▼

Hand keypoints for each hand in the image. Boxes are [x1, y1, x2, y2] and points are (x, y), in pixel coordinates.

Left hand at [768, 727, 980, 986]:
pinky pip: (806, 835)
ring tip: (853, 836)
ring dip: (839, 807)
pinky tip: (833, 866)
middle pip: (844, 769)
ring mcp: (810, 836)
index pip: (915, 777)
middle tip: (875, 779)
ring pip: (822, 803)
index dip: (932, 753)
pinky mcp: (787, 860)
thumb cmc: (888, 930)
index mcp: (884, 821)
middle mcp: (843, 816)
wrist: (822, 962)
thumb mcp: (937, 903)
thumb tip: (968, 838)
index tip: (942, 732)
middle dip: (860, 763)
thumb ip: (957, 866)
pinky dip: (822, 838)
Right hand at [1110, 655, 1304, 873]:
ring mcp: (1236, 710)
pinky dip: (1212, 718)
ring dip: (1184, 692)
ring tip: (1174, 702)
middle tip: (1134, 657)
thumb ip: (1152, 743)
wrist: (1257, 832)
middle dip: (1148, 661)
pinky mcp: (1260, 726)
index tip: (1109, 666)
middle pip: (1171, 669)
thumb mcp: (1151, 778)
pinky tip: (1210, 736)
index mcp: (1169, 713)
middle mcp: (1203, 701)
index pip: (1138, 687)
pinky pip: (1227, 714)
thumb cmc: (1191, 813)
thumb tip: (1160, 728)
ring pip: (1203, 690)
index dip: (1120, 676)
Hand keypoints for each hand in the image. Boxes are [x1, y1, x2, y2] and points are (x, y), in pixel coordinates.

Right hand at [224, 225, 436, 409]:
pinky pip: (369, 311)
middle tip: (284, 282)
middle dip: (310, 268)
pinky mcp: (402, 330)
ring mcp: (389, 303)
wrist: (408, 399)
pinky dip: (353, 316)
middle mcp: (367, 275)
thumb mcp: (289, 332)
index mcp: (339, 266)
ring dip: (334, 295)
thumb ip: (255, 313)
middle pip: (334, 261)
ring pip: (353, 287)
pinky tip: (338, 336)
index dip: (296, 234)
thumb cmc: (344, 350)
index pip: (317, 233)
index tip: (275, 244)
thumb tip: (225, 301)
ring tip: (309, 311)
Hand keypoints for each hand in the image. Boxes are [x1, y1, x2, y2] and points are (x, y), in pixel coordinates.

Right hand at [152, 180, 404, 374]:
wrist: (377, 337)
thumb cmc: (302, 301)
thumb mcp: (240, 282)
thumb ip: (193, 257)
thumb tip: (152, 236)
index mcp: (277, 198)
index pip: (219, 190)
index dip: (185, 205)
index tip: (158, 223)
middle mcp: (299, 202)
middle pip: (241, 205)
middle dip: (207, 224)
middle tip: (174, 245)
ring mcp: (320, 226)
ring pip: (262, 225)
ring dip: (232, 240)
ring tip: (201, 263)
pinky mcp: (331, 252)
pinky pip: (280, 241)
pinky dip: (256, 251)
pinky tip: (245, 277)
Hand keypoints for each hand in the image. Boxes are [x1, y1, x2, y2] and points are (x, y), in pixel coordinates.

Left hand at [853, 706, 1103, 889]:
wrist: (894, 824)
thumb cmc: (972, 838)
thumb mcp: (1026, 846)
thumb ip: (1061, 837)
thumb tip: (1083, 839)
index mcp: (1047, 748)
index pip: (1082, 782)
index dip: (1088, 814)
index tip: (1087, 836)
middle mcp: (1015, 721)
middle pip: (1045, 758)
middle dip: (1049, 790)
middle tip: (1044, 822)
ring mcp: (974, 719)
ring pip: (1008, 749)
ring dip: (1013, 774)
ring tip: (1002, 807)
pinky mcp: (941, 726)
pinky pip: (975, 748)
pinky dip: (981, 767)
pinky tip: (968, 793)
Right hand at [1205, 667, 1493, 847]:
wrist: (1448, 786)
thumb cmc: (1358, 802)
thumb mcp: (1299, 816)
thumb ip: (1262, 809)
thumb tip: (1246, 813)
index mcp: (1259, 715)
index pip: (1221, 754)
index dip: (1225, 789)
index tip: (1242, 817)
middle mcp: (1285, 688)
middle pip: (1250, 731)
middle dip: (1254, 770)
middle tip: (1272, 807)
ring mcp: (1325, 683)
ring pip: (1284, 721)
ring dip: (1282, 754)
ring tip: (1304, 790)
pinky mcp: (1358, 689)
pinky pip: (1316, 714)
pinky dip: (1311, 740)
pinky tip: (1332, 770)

▲

[What the task asks] Each record must be reproduced exactly, with nothing missing.

[Answer to the exercise]
Hand keypoints for each hand in the image. Boxes are [x1, y1, x2, y2] and points are (x, y), in pixel coordinates.

Left hand at [768, 727, 980, 986]:
pinky pip: (806, 835)
ring tip: (853, 836)
ring dip: (839, 807)
pinky tip: (833, 866)
middle pip: (844, 769)
ring mcp: (810, 836)
index pip: (915, 777)
middle tip: (875, 779)
ring pip: (822, 803)
index dip: (932, 753)
pinky mcp: (787, 860)
thumb cmc: (888, 930)
index mcp: (884, 821)
middle mcp: (843, 816)
wrist: (822, 962)
thumb mcp: (937, 903)
thumb tip: (968, 838)
index tip: (942, 732)
middle dip: (860, 763)
thumb ip: (957, 866)
pinky dip: (822, 838)
Right hand at [1110, 655, 1304, 873]:
ring mcp: (1236, 710)
pinky dip: (1212, 718)
ring dip: (1184, 692)
ring tip: (1174, 702)
middle tip: (1134, 657)
thumb ip: (1152, 743)
wrist: (1257, 832)
middle dip: (1148, 661)
pinky mcp: (1260, 726)
index tip: (1109, 666)
middle pip: (1171, 669)
thumb mcp: (1151, 778)
pinky tip: (1210, 736)
index mcp: (1169, 713)
middle mcp: (1203, 701)
index pip: (1138, 687)
pinky pip: (1227, 714)
thumb cmc: (1191, 813)
thumb tip: (1160, 728)
ring pip: (1203, 690)
index dip: (1120, 676)
Hand keypoints for each hand in the image. Boxes are [x1, y1, x2, y2] and points are (x, y), in pixel coordinates.

Right hand at [224, 225, 436, 409]:
pinky pip: (369, 311)
middle tip: (284, 282)
middle dip: (310, 268)
pinky mcp: (402, 330)
ring mcp: (389, 303)
wrist: (408, 399)
pinky dip: (353, 316)
middle mcp: (367, 275)
thumb mcp: (289, 332)
index mcp: (339, 266)
ring dip: (334, 295)
thumb ip: (255, 313)
middle pip: (334, 261)
ring pip: (353, 287)
pinky tip: (338, 336)
index dip: (296, 234)
thumb cmc: (344, 350)
index pip: (317, 233)
index tip: (275, 244)
thumb tip: (225, 301)
ring tip: (309, 311)
Hand keypoints for each hand in the image. Boxes are [x1, y1, x2, y2] and points are (x, y), in pixel coordinates.

Right hand at [152, 180, 404, 374]:
wrist: (377, 337)
thumb cmc: (302, 301)
thumb mcp: (240, 282)
thumb ip: (193, 257)
thumb tip: (152, 236)
index mcp: (277, 198)
index pip: (219, 190)
index dip: (185, 205)
index tip: (158, 223)
middle mcp: (299, 202)
middle pip: (241, 205)
middle dip: (207, 224)
middle tip: (174, 245)
ring mcp: (320, 226)
ring pip: (262, 225)
ring dip: (232, 240)
ring tip: (201, 263)
pinky mcp: (331, 252)
pinky pip: (280, 241)
pinky dip: (256, 251)
pinky tip: (245, 277)
Hand keypoints for each hand in the image. Boxes are [x1, y1, x2, y2] and points are (x, y), in pixel coordinates.

Left hand at [853, 706, 1103, 889]:
wrist: (894, 824)
thumb cmc: (972, 838)
thumb mcp: (1026, 846)
thumb ip: (1061, 837)
thumb tip: (1083, 839)
index mcp: (1047, 748)
index pip: (1082, 782)
index dip: (1088, 814)
index tip: (1087, 836)
middle mcp: (1015, 721)
middle pip: (1045, 758)
middle dip: (1049, 790)
middle tip: (1044, 822)
ring mcp: (974, 719)
ring pip: (1008, 749)
ring dip: (1013, 774)
ring tip: (1002, 807)
pinky mcp: (941, 726)
pinky pip: (975, 748)
pinky dip: (981, 767)
pinky tip: (968, 793)
Right hand at [1205, 667, 1493, 847]:
wrist: (1448, 786)
thumb cmc: (1358, 802)
thumb mcp: (1299, 816)
thumb ip: (1262, 809)
thumb tip: (1246, 813)
index mcp: (1259, 715)
index pip: (1221, 754)
index dip: (1225, 789)
index tip: (1242, 817)
middle mcp: (1285, 688)
middle pip: (1250, 731)
middle dip: (1254, 770)
middle tip: (1272, 807)
ring mcp: (1325, 683)
ring pip: (1284, 721)
ring dip: (1282, 754)
ring tip: (1304, 790)
pinky mcp: (1358, 689)
pinky pip: (1316, 714)
pinky dip: (1311, 740)
pinky tip: (1332, 770)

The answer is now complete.